[BEGIN Source extract]
Indeed. Our human trust is quite bedraggled and fractured. And I find that the more time we spend online, the wider the spectrum of possible attacks to our sources of trust becomes. It is very much in the interest of the (tech) billionaires to separate each of us from a shared reality as comprehensively as possible. A plagiarizing everything machine seems a perfect segue into a future where we place more trust in software than in our neighbors, families and communities. So, the fascist techbro dream.
Ursula, you point to the signs that this fantasy is not at all on solid ground. Real resistance is visible, loud and local. Neighbors alerting and protecting neighbors. Activists risking arrest and detainment to draw attention to injustice in progress. Educators and students refusing to use AI tools. It is in these acts that trust is built and rebuilt. Over and over again. Learning by doing.
Nia, you suggest that how and whom we trust can and often must change. We gain new information that changes our perspective. We are forced to examine where and how we came to place our trust where we did. And I appreciate this analogy:
“Maybe we can no more “have” trust than we can have a baby. The moment you have a baby, after all, is the moment you will never fully have that baby again. Over time, they slip away, growing and changing and becoming their own entity apart from us, as they should. Maybe trust is the same.”
What I am taking away from both of your generous provocations is a need to remain active in exercising discernment. Whom do I trust and why? is a healthy question to pose. At the same time, I want to be keenly aware of what my actions tell others about my relative trustworthiness. How do my students or colleagues or sons come to believe that I am worthy of their trust?
[END Source extract]
-- Requirements --
a: Summarize the passage on trust in two sentences.
b: Return the part of the passage on trust starting at "What I am taking" and ending at "of their trust?".
[BEGIN Recorded information]
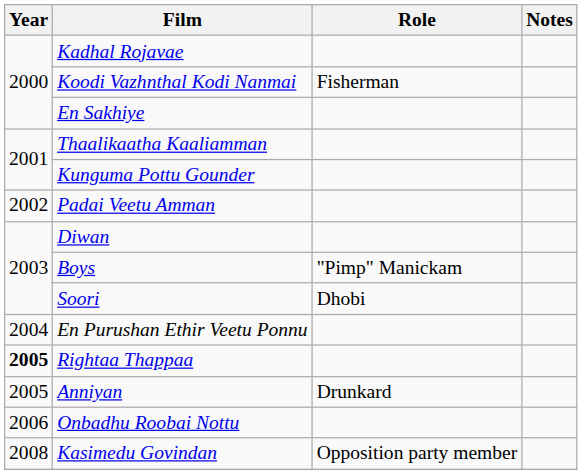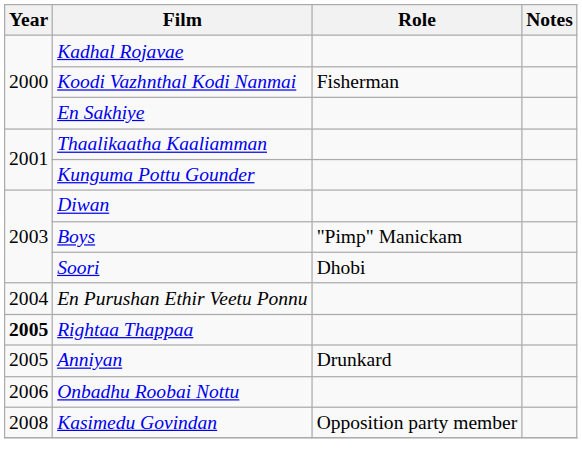- row: 2002 | Padai Veetu Amman
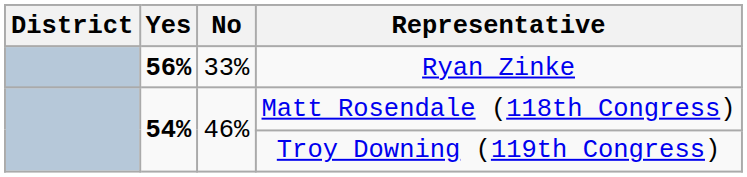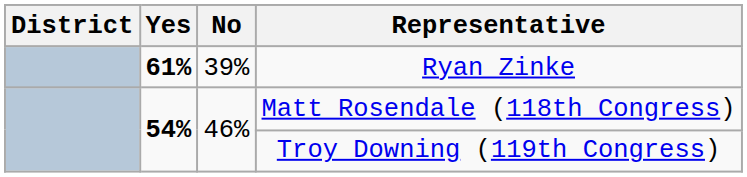Ryan Zinke | Yes: 56% -> 61%
Ryan Zinke | No: 33% -> 39%
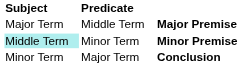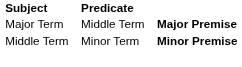Minor Premise | Subject: paleturquoise background -> no background
- row: Minor Term | Major Term | Conclusion
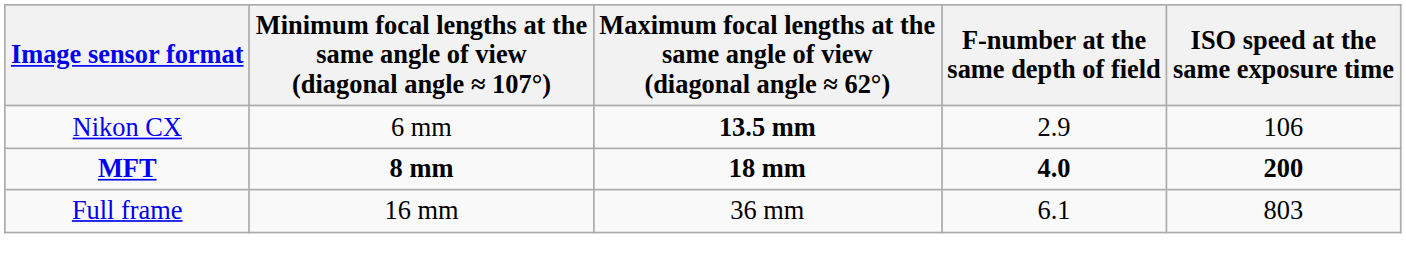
[END Recorded information]
-- Complete answers --
a: The writer argues that the more time we spend online, the more our sources of trust can be attacked, and that tech billionaires gain from separating each of us from a shared reality, with a machine that plagiarizes everything leading toward a future where we trust software over neighbors, families and communities. Drawing on Ursula's point that real resistance is visible, loud and local and Nia's point that whom we trust can and often must change, the writer concludes that we must keep exercising discernment about whom to trust while staying aware of what our actions say about our own trustworthiness.

b:
What I am taking away from both of your generous provocations is a need to remain active in exercising discernment. Whom do I trust and why? is a healthy question to pose. At the same time, I want to be keenly aware of what my actions tell others about my relative trustworthiness. How do my students or colleagues or sons come to believe that I am worthy of their trust?